EXPLORE THE MATERIAL ▸
a) Answer these questions from the interview with Johnson Maganja, one answer per line, marked the same way:
(i) Which publication does Johnson Grace Maganja write for?
(ii) What is the name of the main character in Passage To Destiny?
(iii) In what place did Maganja live during the childhood that The Adventures of Maganjo draws on?
b) Does each statement below agree with the interview with Johnson Maganja? Answer yes or no, and quote the words of the interview that decide it.
(i) Maganja's first book is a fiction novel.
(ii) Maganja still lives in Bugolobi.
(iii) Maganja believes the school curriculum in Africa should be revised.
c) Write the next part of the interview with Johnson Maganja, picking up after its final line.

Interview with JOHNSON MAGANJA by Akor Emmanuel Oche
Johnson Grace Maganja writes for the Observer, Uganda. He is a journalist, radio presenter, storyteller and an author with three books to his credit. He is a happily married man and a father. Akor Emmanuel Oche recently had a chat with him. Enjoy!
AKOR: Good morning Johnson. Thanks for the time.
AKOR: For the readers. Who is Johnson Maganja?
JOHNSON: My friends say I am reserved, extrovert and humorous.
AKOR: Children’s literature is a relegated genre in Africa. In your view, what is responsible for this?
JOHNSON: I think it all begins from the family and the kind of social curriculum. At home, some parents in urban areas have left educating their children about basic literature in their mother tongues to schools, and only when they travel to the villages to visit their grandparents, while those in rural areas no longer have time for their children because it’s all about work! Work!! Work!!! Then schools, if by any chance they can afford the fees. On the other hand, the school curriculum in Africa needs to be revised to suit the real practical environment of children.
AKOR: I once read a paper and the writer says “children literature is the new griot of folklore”. Do you think there is a link between children’s literature and folklore?
JOHNSON: I would answer that with the question “is the cup half-full or half empty?”
AKOR: You are an author with three books to your credit. Tell us about them and why they were written.
JOHNSON: My first book; 100 Quotes Through Life, is a summary of my life in quotes. Everything in that book; I have experienced it. Then my second book: Passage To Destiny, a fiction novel, is also about me and my love for journalism. It’s about a character called William Rukundo who was born a premature in the south-western part of Uganda, in a village called Kaharo. Against all odds, he chases his love for journalism, but is later killed. It’s a great story full of love and suspense. Then my third novel: The Adventures of Maganjo, is drawn from my childhood experiences when I lived in Bugolobi, where I still live till date. I wanted to share with the world what I have gone through and the lessons I have learnt; some the easy way, and most, the hard way. .
AKOR: The Adventures of Maganjo is centered on different lessons. What was the central message you tried to pass across to your targeted audience?
JOHNSON: Children to use their talents and skills to become what they dream of becoming. They should also listen to their parents/guardians. Parents should also allow children to explore in life, but discipline is a must.
AKOR: As a self-published author, share with us the plans you have for this book.

SOURCE MATERIAL ▸
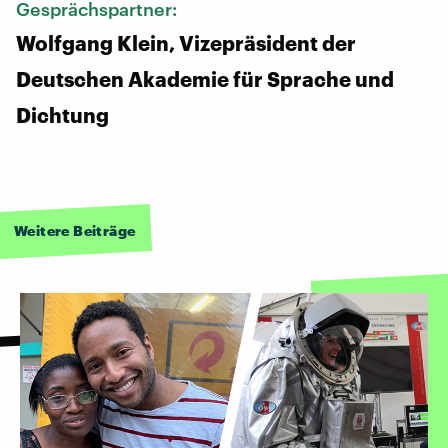
Gesprächspartner:
Wolfgang Klein, Vizepräsident der
Deutschen Akademie für Sprache und
Dichtung
Weitere Beiträge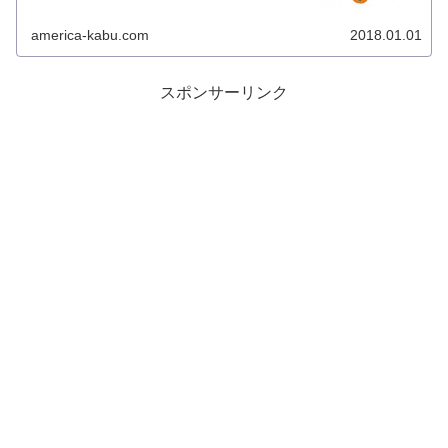
america-kabu.com
2018.01.01
スポンサーリンク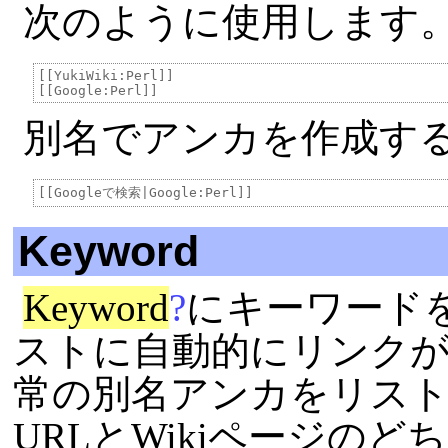
次のように使用します
[[YukiWiki:Perl]]

別名でアンカを作成す
Keyword
Keyword
?
にキーワード
ストに自動的にリンク
常の別名アンカをリス
URLとWikiページのど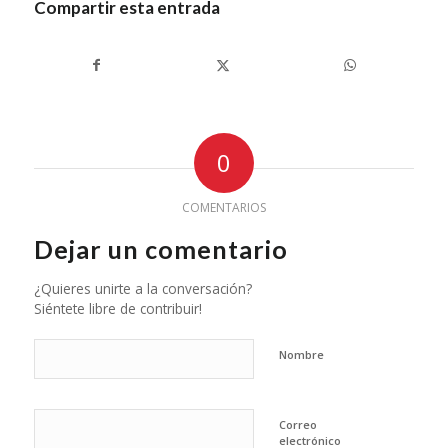
Compartir esta entrada
0
COMENTARIOS
Dejar un comentario
¿Quieres unirte a la conversación?
Siéntete libre de contribuir!
Nombre
Correo
electrónico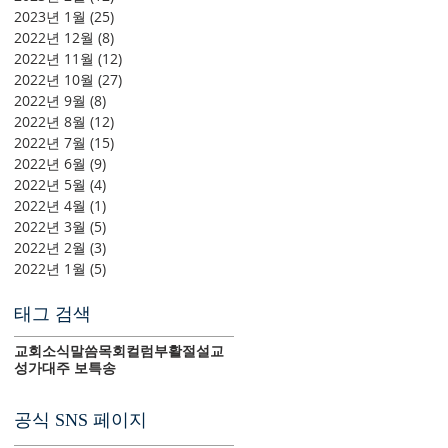
2023년 1월
(25)
게시물 25개
2022년 12월
(8)
게시물 8개
2022년 11월
(12)
게시물 12개
2022년 10월
(27)
게시물 27개
2022년 9월
(8)
게시물 8개
2022년 8월
(12)
게시물 12개
2022년 7월
(15)
게시물 15개
2022년 6월
(9)
게시물 9개
2022년 5월
(4)
게시물 4개
2022년 4월
(1)
게시물 1개
2022년 3월
(5)
게시물 5개
2022년 2월
(3)
게시물 3개
2022년 1월
(5)
게시물 5개
태그 검색
교회소식
말씀
목회컬럼
부활절
설교
성가대
주 보
특송
공식 SNS 페이지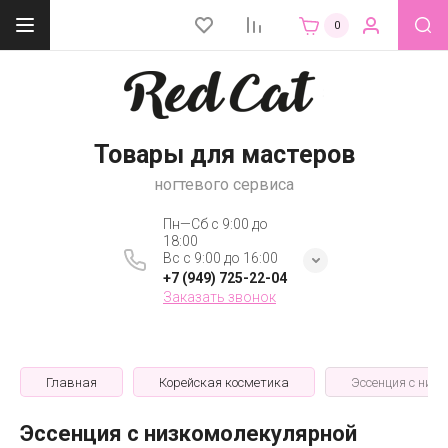
0
Товары для мастеров
ногтевого сервиса
Пн—Сб с 9:00 до
18:00
Вс с 9:00 до 16:00
+7 (949) 725-22-04
Заказать звонок
Главная
Корейская косметика
Эссенция с низк
Эссенция с низкомолекулярной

ANSWERS PROVIDED ▸
a)
(i) The Observer, Uganda.
(ii) William Rukundo.
(iii) Bugolobi.

b)
(i) No: "My first book; 100 Quotes Through Life, is a summary of my life in quotes."
(ii) Yes: "when I lived in Bugolobi, where I still live till date."
(iii) Yes: "the school curriculum in Africa needs to be revised to suit the real practical environment of children."

c)
JOHNSON: I am currently partnering with some friends to get it translated to different languages. First in my own mother tongue Rukiga. I will also have a Kiswahili version. First, I am targeting Uganda, then other parts of the world. That is my short and long term plan. I am also planning to have a series done into a movie for children. By the way, I have already written The Adventures of Maganjo Part 2, and as I speak it is being edited.
AKOR: With the advent of the internet, where do you see the state of publishing in Africa?
JOHNSON: I can see the rich oral traditional literature being wiped out, unless it is recorded down for future generations to read. These days, I have discovered that children aren’t taught to value their Africaness. I believe African literature is diverse and too rich to be exhausted. Fine, we may be in the digital age; let’s use it to enhance and promote our African values but not destroying it in the name of development.
AKOR: Where do you see yourself as a writer in five years from now?
JOHNSON: I live my future in the present. Every single day of my life, I give my best. Of course some challenges are inevitable, but that is also what makes it worth pursuing. Every challenge is a lesson I draw for more strength to move on. Whoever crosses my path gets infected with my dreams as a writer.
AKOR: What is your advice to someone who wishes to follow your footsteps as a writer?
JOHNSON: First, one needs to discover what they are best at and focus on that. We may all be writers but we are also gifted differently. For example, one may be good at writing poetry but poor at writing fictional novels or plays. Then, what I have done nobody else will ever do in life. We are all different just like our finger prints. Make your own mark. There will never be another Williams Shakespeare, just like there will never be another special one like you. As for challenges, deal with them with all your strength and knowledge. Lastly, only you truly know why you ventured into writing.
AKOR: Thanks for the opportunity. This chat is worth the while.